The court disagreed with the company that the worker’s failure to accept the proposal to work 2.5 days a week in the office was a failure to mitigate because the company still would have the right to increase it to full-time in the office - which was the change in the terms of employment that the employee had already rejected. A reasonable observer wouldn’t expect the worker to accept that offer, which was made after the constructive dismissal had already happened, said the court, noting that the worker still had the normal obligation to make efforts to mitigate her losses from the dismissal. 
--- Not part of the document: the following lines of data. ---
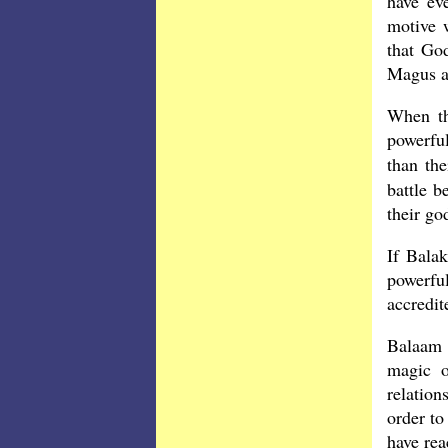
have ev
motive 
that Go
Magus a
When th
powerful
than th
battle b
their g
If Balak
powerful
accredi
Balaam 
magic o
relation
order to
have rea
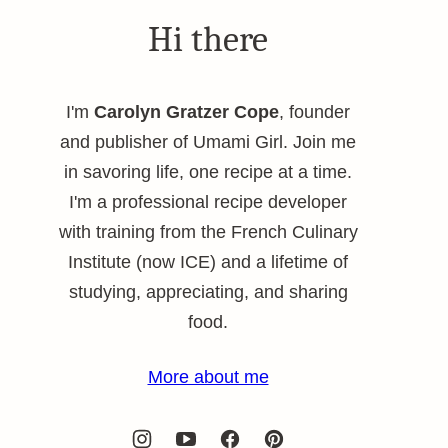
Hi there
I'm
Carolyn Gratzer Cope
, founder
and publisher of Umami Girl. Join me
in savoring life, one recipe at a time.
I'm a professional recipe developer
with training from the French Culinary
Institute (now ICE) and a lifetime of
studying, appreciating, and sharing
food.
More about me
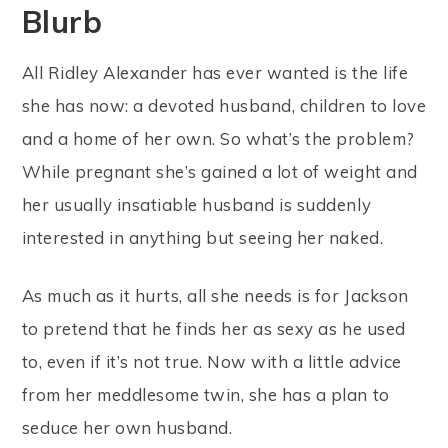
Blurb
All Ridley Alexander has ever wanted is the life
she has now: a devoted husband, children to love
and a home of her own. So what’s the problem?
While pregnant she’s gained a lot of weight and
her usually insatiable husband is suddenly
interested in anything but seeing her naked.
As much as it hurts, all she needs is for Jackson
to pretend that he finds her as sexy as he used
to, even if it’s not true. Now with a little advice
from her meddlesome twin, she has a plan to
seduce her own husband.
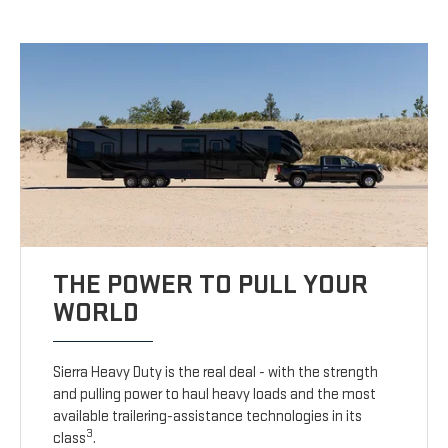
THE POWER TO PULL YOUR
WORLD
Sierra Heavy Duty is the real deal - with the strength
and pulling power to haul heavy loads and the most
available trailering-assistance technologies in its
3
class
.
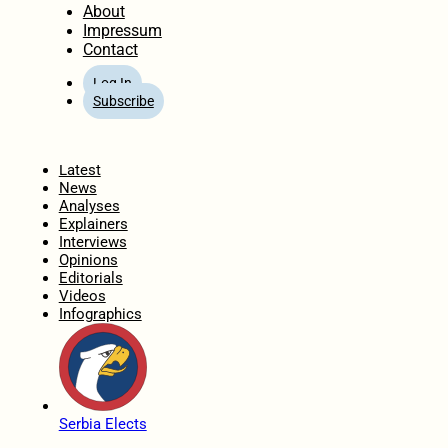
About
Impressum
Contact
Log In
Subscribe
Home
Latest
News
Analyses
Explainers
Interviews
Opinions
Editorials
Videos
Infographics
Serbia Elects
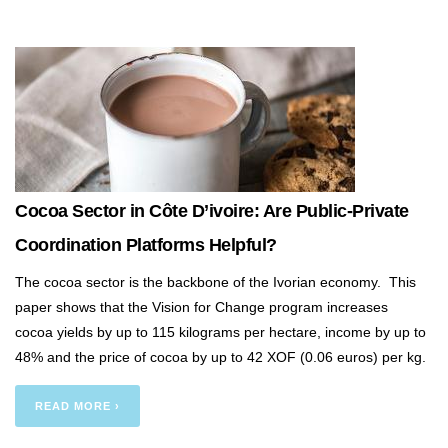
Cocoa Sector in Côte D’ivoire: Are Public-Private
Coordination Platforms Helpful?
The cocoa sector is the backbone of the Ivorian economy. This
paper shows that the Vision for Change program increases
cocoa yields by up to 115 kilograms per hectare, income by up to
48% and the price of cocoa by up to 42 XOF (0.06 euros) per kg.
READ MORE ›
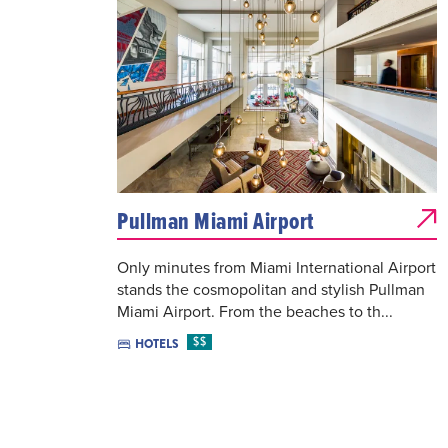
Pullman Miami Airport
Only minutes from Miami International Airport
stands the cosmopolitan and stylish Pullman
Miami Airport. From the beaches to th...
$$
HOTELS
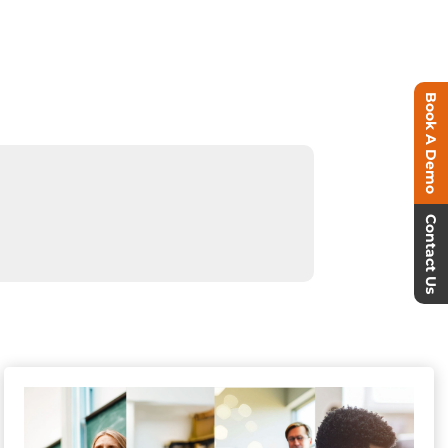
Book A Demo
Contact Us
“The court said basically that the employer doesn't have the right to unilaterally make fundamental changes to an employee's contract, whether they try and do it by imposing it directly or framing it as a mitigation offer, which it really wasn't,” says Snowdon. 

Constructive dismissal 

The court determined that the company constructively dismissed the worker when it required her to transition to full-time office duties on short notice. It invited the parties to make additional written arguments before deciding on the appropriate notice period and damages, noting that there has been a shift in judicial approach that allows assessment of wrongful dismissal damages in summary proceedings, referencing recent case law. 

Ultimately, if the company wanted to bring the worker into the office full-time after so long, it should have taken more of a back-and-forth discussion approach, according to Snowdon. 

“They’re going to want to have some clear communication with the worker on the goals of the new owner and a discussion about why a change may be required,” he says. “And for a 37-year employee, we're giving an extensive amount of notice of the change and explaining the rationale, and then giving the worker an opportunity to speak to the impact on her and whether she needed any accommodation.”